> **PROBLEM STATEMENT**: Write out every line of text in the data below without changing a word, and omit the pictures.

> **SOURCE RECORDS**:
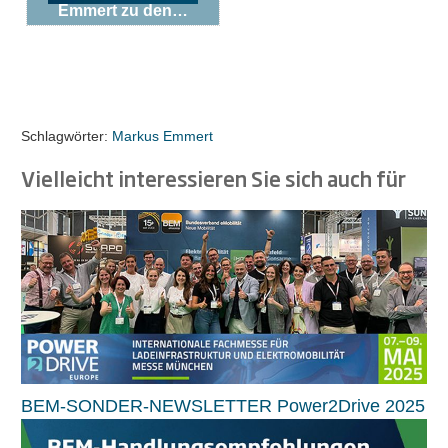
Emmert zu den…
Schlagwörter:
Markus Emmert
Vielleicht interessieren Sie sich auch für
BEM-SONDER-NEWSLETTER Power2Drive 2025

> **REPLY**:
Emmert zu den…
Schlagwörter:
Markus Emmert
Vielleicht interessieren Sie sich auch für
BEM-SONDER-NEWSLETTER Power2Drive 2025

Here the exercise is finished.